The occasion deserved it and the former secretary did not hesitate to place the pin that she baptized
'Breaking the glass ceiling' on her jacket.
bird of peace
One of her favorite brooches was a dove of peace,
a gift from Leah Rabin,
the widow of Israeli Prime Minister Isaac Rabin.
She also presented him with a matching necklace accompanied by a letter:
"A swallow does not herald spring,
so perhaps a dove needs reinforcements to create a reality of peace in the Middle East."
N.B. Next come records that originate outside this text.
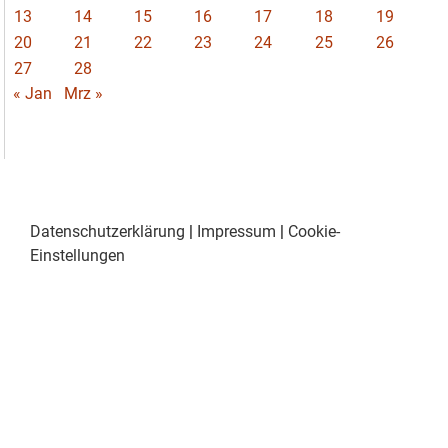
13
14
15
16
17
18
19
20
21
22
23
24
25
26
27
28
« Jan
Mrz »
Datenschutzerklärung
|
Impressum
|
Cookie-
Einstellungen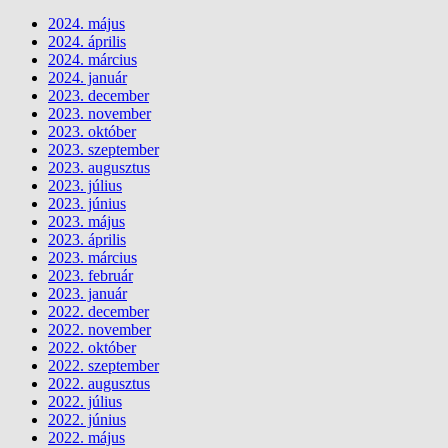
2024. május
2024. április
2024. március
2024. január
2023. december
2023. november
2023. október
2023. szeptember
2023. augusztus
2023. július
2023. június
2023. május
2023. április
2023. március
2023. február
2023. január
2022. december
2022. november
2022. október
2022. szeptember
2022. augusztus
2022. július
2022. június
2022. május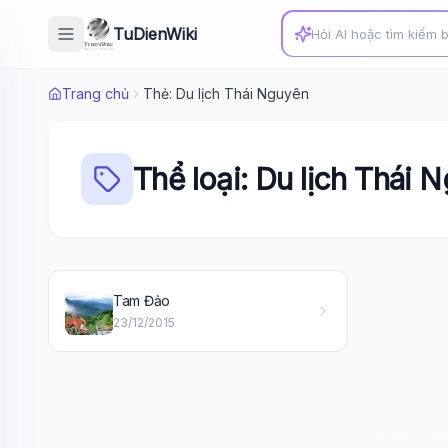
TuDienWiki
Trang chủ
Thẻ: Du lịch Thái Nguyên
Thể loại: Du lịch Thái 
Tam Đảo
23/12/2015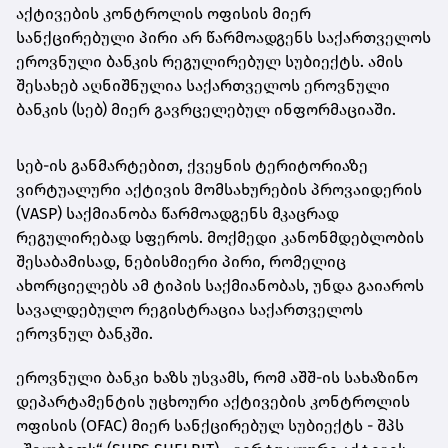
აქტივების კონტროლის ოფისის მიერ
სანქცირებული პირი არ წარმოადგენს საქართველოს
ეროვნული
ბანკის რეგულირებულ სუბიექტს. ამის
შესახებ აღნიშნულია საქართველოს ეროვნული
ბანკის (სებ) მიერ გავრცელებულ ინფორმაციაში.
სებ-ის განმარტებით, ქვეყნის ტერიტორიაზე
ვირტუალური აქტივის მომსახურების პროვაიდერის
(VASP) საქმიანობა წარმოადგენს მკაცრად
რეგულირებად სფეროს. მოქმედი კანონმდებლობის
შესაბამისად, ნებისმიერი პირი, რომელიც
ახორციელებს ამ ტიპის საქმიანობას, უნდა გაიაროს
სავალდებულო რეგისტრაცია საქართველოს
ეროვნულ ბანკში.
ეროვნული ბანკი ხაზს უსვამს, რომ აშშ-ის სახაზინო
დეპარტამენტის უცხოური აქტივების კონტროლის
ოფისის (OFAC) მიერ სანქცირებულ სუბიექტს - შპს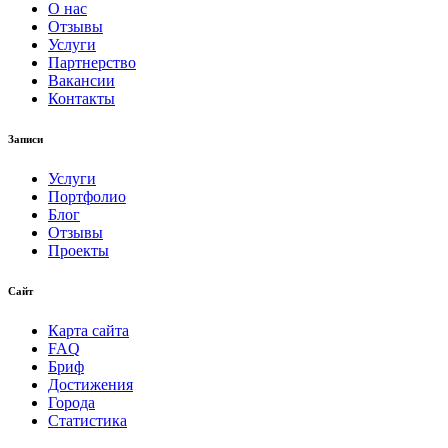
О нас
Отзывы
Услуги
Партнерство
Вакансии
Контакты
Записи
Услуги
Портфолио
Блог
Отзывы
Проекты
Сайт
Карта сайта
FAQ
Бриф
Достижения
Города
Статистика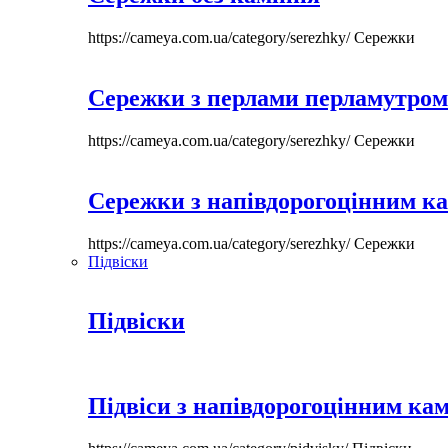
https://cameya.com.ua/category/serezhky/
Сережки
Сережки з перлами перламутром
https://cameya.com.ua/category/serezhky/
Сережки
Сережки з напівдорогоцінним к
https://cameya.com.ua/category/serezhky/
Сережки
Підвіски
Підвіски
Підвіси з напівдорогоцінним ка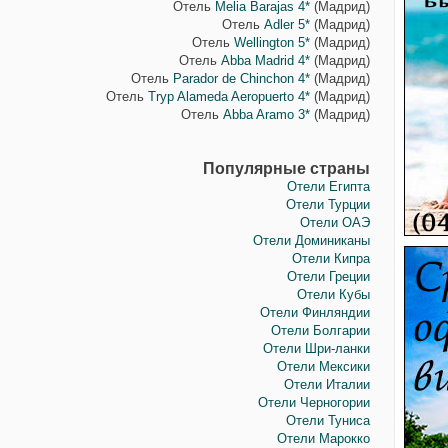
Отель
Melia Barajas 4*
(Мадрид)
Отель
Adler 5*
(Мадрид)
Отель
Wellington 5*
(Мадрид)
Отель
Abba Madrid 4*
(Мадрид)
Отель
Parador de Chinchon 4*
(Мадрид)
Отель
Tryp Alameda Aeropuerto 4*
(Мадрид)
Отель
Abba Aramo 3*
(Мадрид)
Популярные страны
Отели Египта
Отели Турции
Отели ОАЭ
Отели Доминиканы
Отели Кипра
Отели Греции
Отели Кубы
Отели Финляндии
Отели Болгарии
Отели Шри-ланки
Отели Мексики
Отели Италии
Отели Черногории
Отели Туниса
Отели Марокко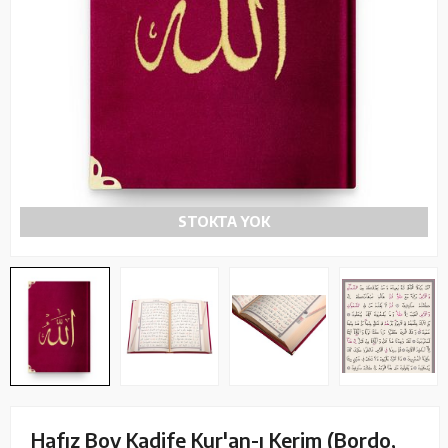
STOKTA YOK
Hafız Boy Kadife Kur'an-ı Kerim (Bordo,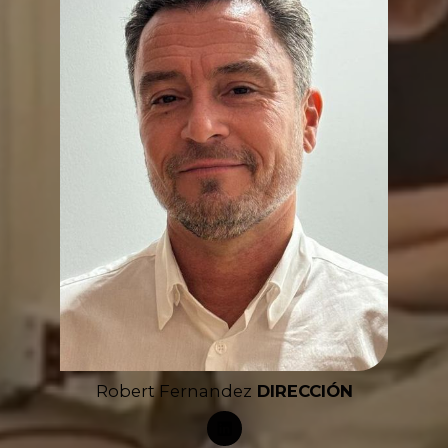
Robert Fernandez
DIRECCIÓN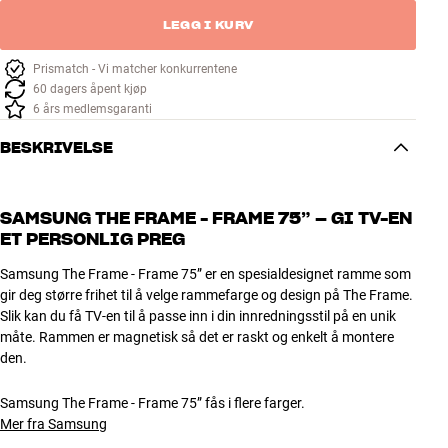
LEGG I KURV
Prismatch - Vi matcher konkurrentene
60 dagers åpent kjøp
6 års medlemsgaranti
BESKRIVELSE
SAMSUNG THE FRAME - FRAME 75” – GI TV-EN
ET PERSONLIG PREG
Samsung The Frame - Frame 75” er en spesialdesignet ramme som
gir deg større frihet til å velge rammefarge og design på The Frame.
Slik kan du få TV-en til å passe inn i din innredningsstil på en unik
måte. Rammen er magnetisk så det er raskt og enkelt å montere
den.
Samsung The Frame - Frame 75” fås i flere farger.
Mer fra Samsung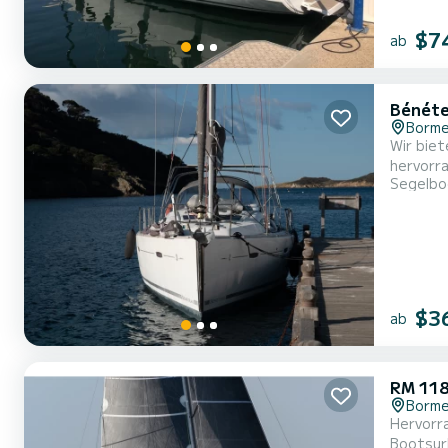
$7
ab
Bénéte
Borme
Wir bieten
hervorra
Segelbo
$3
ab
RM 11
Borme
Hervorr
Bootsurlaub mit Freunden 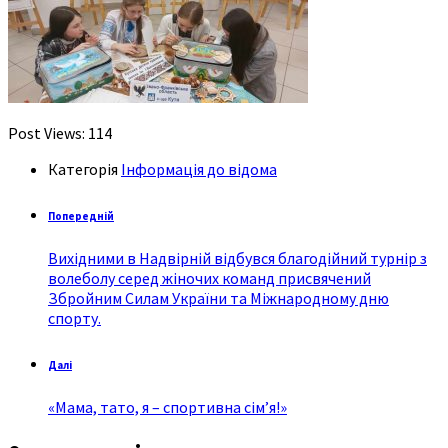
Post Views:
114
Категорія
Інформація до відома
Попередній
Вихідними в Надвірній відбувся благодійний турнір з
волеболу серед жіночих команд присвячений
Збройним Силам України та Міжнародному дню
спорту.
Далі
«Мама, тато, я – спортивна сім’я!»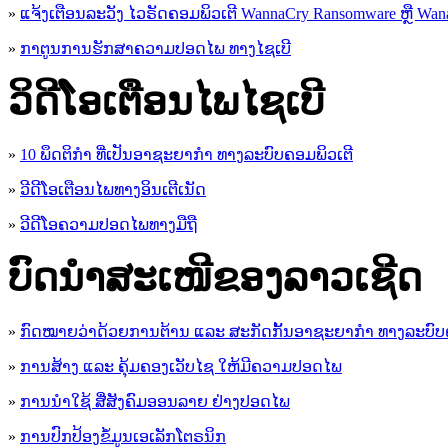
»
ແຈ້ງເຕືອນລະວັງ ໄວຣັດຄອມພິວເຕີ WannaCry Ransomware ຫຼື Wana
»
ກາຕູນການຮັກສາຄວາມປອດໄພ ທາງໄຊເບີ
ວິດີໂອເຕືອນໄພໄຊເບີ
»
10 ພຶດຕິກໍາ ທີ່ເປັນອາຊະຍາກໍາ ທາງລະບົບຄອມພິວເຕີ
»
ວີດີໂອເຕືອນໄພທາງອິນເຕີເນັດ
»
ວ​ີ​ດີ​ໂອ​ຄວາມ​ປອດ​ໄພ​ທາງ​ມື​ຖື
ບົດນຳສະເໜີຂອງລາວເຊີດ
»
ກົດໝາຍວ່າດ້ວຍການຕ້ານ ແລະ ສະກັດກັ້ນອາຊະຍາກຳ ທາງລະບົບ
»
ການສ້າງ ແລະ ຄຸ້ມຄອງເວັບໄຊ ໃຫ້ມີຄວາມປອດໄພ
»
ການນຳໃຊ້ ສື່ສັງຄົມອອນລາຍ ຢ່າງປອດໄພ
»
ການ​ປົກ​ປ້ອງ​ຂໍ້​ມູນ​ເອ​ເລັກ​ໂຕ​ຣ​ນິກ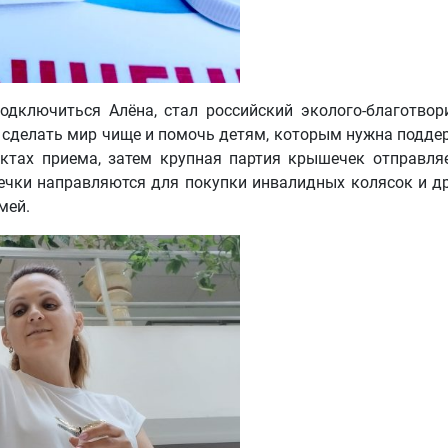
одключиться Алёна, стал российский эколого-благотво
 сделать мир чище и помочь детям, которым нужна подд
ктах приема, затем крупная партия крышечек отправляе
чки направляются для покупки инвалидных колясок и др
мей.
In 2000, when the Israelis and Palestinians resumed their secret contacts, Clinton sent her on a mission to reinvigorate the peace process.
The dove
was also the brooch of choice when she paid her respects to the victims of the genocide in Rwanda in 1997.
With Igor Ivanov and a missile pin.
interceptor missile
If anyone knew about Albright's jewelry, it was
Russian diplomats.
Vladimir Putin confessed it to Bill Clinton.
On the first day of their meetings to discuss nuclear weapons, Igor Ivanov, then Foreign Minister, asked him intrigued
if his pin was one of his interceptor missiles.
The secretary of state, shrewd as always, replied: "Yes, and as you can see, we know how to make them very small. You better be prepared to negotiate."